Second example is for a lightly-layout sensitive operator - batch normalization. BatchNorm has an axis operator that has to change when we go from NHWC to NCHW data layout. (Similar handling also needs to be for heavily-layout sensitive operators)

Array<Array<Layout>> BatchNormInferCorrectLayout(const Attrs& attrs,
                                                 const Array<Layout>& new_in_layouts,
                                                 const Array<Layout>& old_in_layouts,
                                                 const Array<Array<IndexExpr>>& old_in_shapes) {
  BatchNormAttrs* param = const_cast<BatchNormAttrs*>(attrs.as<BatchNormAttrs>());

  size_t axis =
      param->axis < 0 ? param->axis + old_in_shapes[0].size() : static_cast<size_t>(param->axis);

  Layout ret = Layout::Undef();

  // For example, consider old_layout = NHWC, and new_layout = NCHW, and param->axis = 3

  if (new_in_layouts.defined() && old_in_layouts.defined()) {
    // Get the new C axis. Extract the dim in old layout. Find the index of that dim in next layout.

    // Following line gives bn_dim = C as old_layout = NHWC, axis = 3
    const auto& bn_dim = old_in_layouts[0][axis];

    // The new_index is 1 because new_layout = NCHW and bn_dim is C
    auto new_index = new_in_layouts[0].IndexOf(bn_dim);

    // We modify the layout-dependent attribute here - axis to 1.
    param->axis = new_index;

    // Finally, we adapt to the new layout.
    ret = new_in_layouts[0];

  } else if (old_in_layouts.defined()) {
    ret = old_in_layouts[0];
  }

  // In case both new and old layouts are undefined, then there is no need of a change.
  // ConvertLayout pass skips the automatic insertion of layout transforms in this case.

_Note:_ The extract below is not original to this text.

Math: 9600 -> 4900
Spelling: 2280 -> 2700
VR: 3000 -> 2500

  // Following line is not important to tutorial. But, layout inference needs to define
  // the layout for all input and output data layouts. For batch norm, the other inputs
  // and outputs are vector having length of C dim in the input. So, we set the other
  // layouts as C. BN has 5 inputs, 3 outputs. The last 4 inputs and last 2 outputs
  // have "C" layout.
  Layout c_layout = Layout("C");

  return Array<Array<Layout>>{{ret, c_layout, c_layout, c_layout, c_layout},
                              {ret, c_layout, c_layout}};
}

4. Usage

ConvertLayout pass is extremely easy to use. The pass is not a part of default relay.build pipeline. The intended usage is to call it between the framework-to-relay parser and relay.build module call.

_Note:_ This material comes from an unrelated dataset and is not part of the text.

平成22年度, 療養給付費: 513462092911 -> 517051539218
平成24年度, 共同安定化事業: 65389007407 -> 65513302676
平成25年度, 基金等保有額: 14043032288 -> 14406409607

# TFlite framework to Relay parser - Default layout is NHWC
mod, params = relay.frontend.from_tflite(tflite_model,
                                         shape_dict=shape_dict,
                                         dtype_dict=dtype_dict)

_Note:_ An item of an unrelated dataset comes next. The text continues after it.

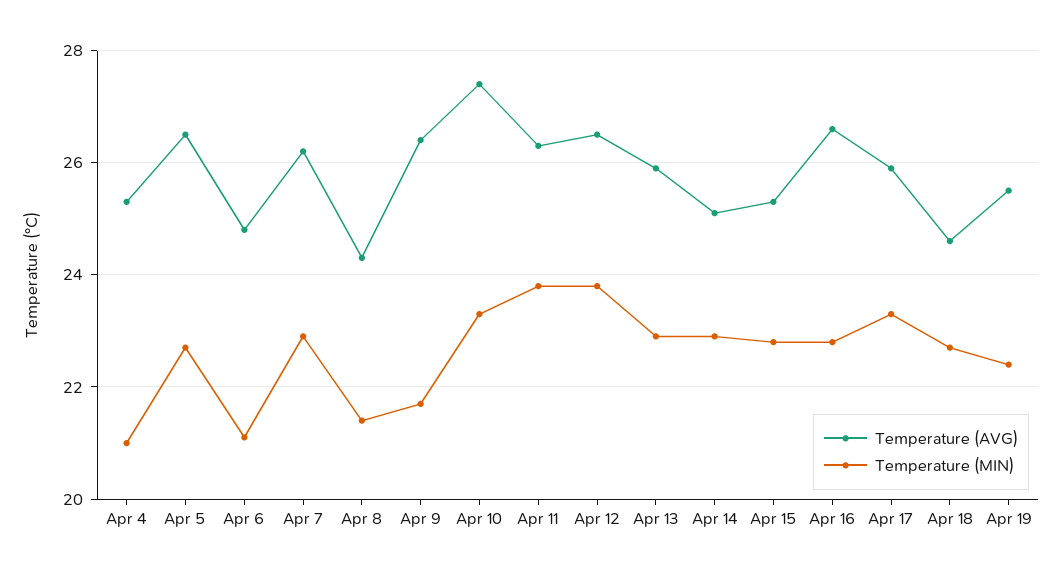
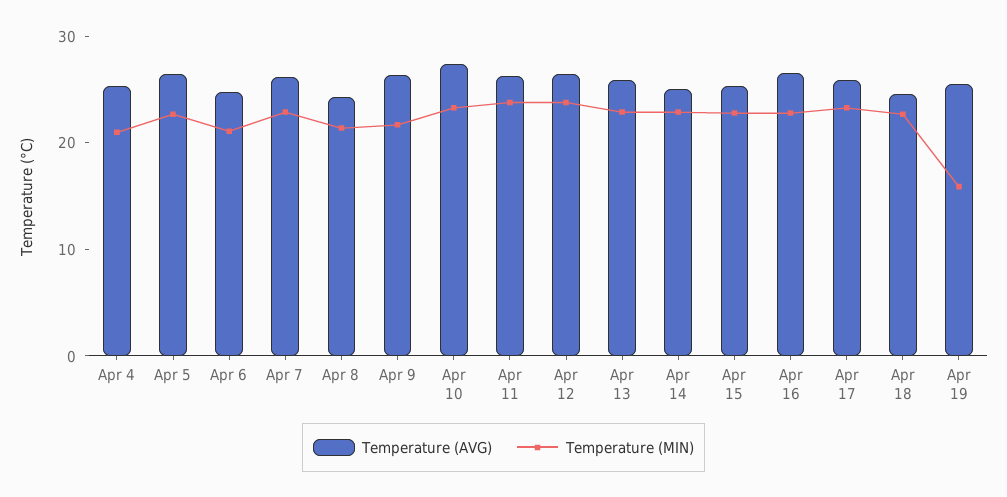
Temperature (MIN), Apr 19: 22.5 -> 16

# Convert the layout to NCHW
# RemoveUnunsedFunctions is used to clean up the graph.
seq = relay.transform.Sequential([relay.transform.RemoveUnusedFunctions(),
                                  relay.transform.ConvertLayout('NCHW')])
with relay.transform.PassContext(opt_level=3):
    mod = seq(mod)

# Call relay compilation
with relay.build_config(opt_level=3):
     graph, lib, params = relay.build(mod, target, params=params)

Current implementation has support for almost all the operators commonly used in image classification models. However, if one encounters too many data layout transforms in the graph, it is highly likely that there is an operator whose layouts need special handling as described in Section 3. Some pull requests that can help in such a situation are

  • Layout inference for Batch Norm - Batch normalization falls into the category of lightly-sensitive operator. The PR shows how to handle the layout inference for batch norm.

  • Python Callback for Convolution- For highly-sensitive operators, one might have to do python callback as well. The PR shows how to define a python callback function for Convolution operator.